As Saturday morning dawned I
drove home to our family’s apartment on the Seabury campus. I turned on NPR’s
Weekend Edition, only to hear Scott Simon telling the nation about a tragedy I
now felt a part of, albeit a very small, insignificant part. A young man named Benjamin Smith, a disciple
of white supremacist Matthew Hale and his World Church of the Creator, had gone
on a shooting spree that we would soon learn was not yet over. Police still did not know the whereabouts of
that light blue Taurus; was Smith still in the area? Our young daughter was
upset by the events and terrified at the thought that such a man might still be
nearby. I wanted so badly to tell her
that people like Benjamin Smith don’t go after blonde, fair-skinned, blue-eyed
children like her; but I knew that if I used race as an excuse not to worry or
fear while others were threatened and suffering, I could not face my friends of
color, as well as my Jewish and gay and lesbian friends. I later learned that one of my seminary classmates,
a young African-American man, had taken the elevated train from the city to
Evanston late that night and when he heard the news reports about the shootings
had sprinted the entire 2-1/2 blocks from the station back to the seminary, all
the while fearing the sight of that light blue Ford Taurus. I cannot imagine what that kind of fear must
be like. And of course before the
weekend was over, a Korean student would be shot to death in Bloomington,
Indiana; and Benjamin Smith, finally caught and cornered by police in Salem,
Illinois, would take the coward’s way out, committing suicide rather than
allowing himself to be arrested and brought to justice.

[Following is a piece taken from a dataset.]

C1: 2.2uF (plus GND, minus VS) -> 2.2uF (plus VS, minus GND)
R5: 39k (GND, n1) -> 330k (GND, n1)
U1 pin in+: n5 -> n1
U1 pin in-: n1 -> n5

When Jesus sent the apostles
out two by two and in the process of proclaiming the Good News, and asking all
to repent, and spreading God’s peace, we’re told, the disciples “cast out many
demons”. We may think of demons as
Satan’s minions, ugly, violent, tempting us to give in to sin; we tend to
personify them. But the demons we face seldom
present themselves that way, and that makes exorcising them all the more
difficult. Demons like racism and
xenophobia and homophobia need to be “cast out” just the same, but they are
still very much with us. Freedom to act
on our fears and prejudices in violent and threatening ways is not a freedom
guaranteed by our Constitution.
I think about the ethnic prejudices
that still manifest themselves far too often in the land of the free and the
home of the brave. I think about the
deplorable way so many Muslims in this country were treated after 9/11. I think about the murder of Ricky Byrdsong. I think about our Church’s own saint of the
civil rights movement, Jonathan Myrick Daniels, a young white Episcopal
seminarian gunned down more than forty years ago while protecting a young black
girl from a gun-toting, white racist Alabama shopkeeper who was acquitted of
his murder by an all-white jury. I think
about all these tragedies and so many more, and I wonder when it will ever
end. And then I think about our own
sending out, every week, and the power we have to effect change in the name of
the gospel: power we are reminded of and sent out into the world to use in the
name of Christ to live out our baptismal vows by speaking out against prejudice
and hate, by challenging those who practice the kind of habits that wound the
psyches and often the bodies of our neighbors.
Strengthened by Eucharist and by the Word and by the strength of our
Christian community, we do have the power to begin to effect that kind of
change. In the name of Christ, and in
thanksgiving for the blessings of freedom, we can do no less.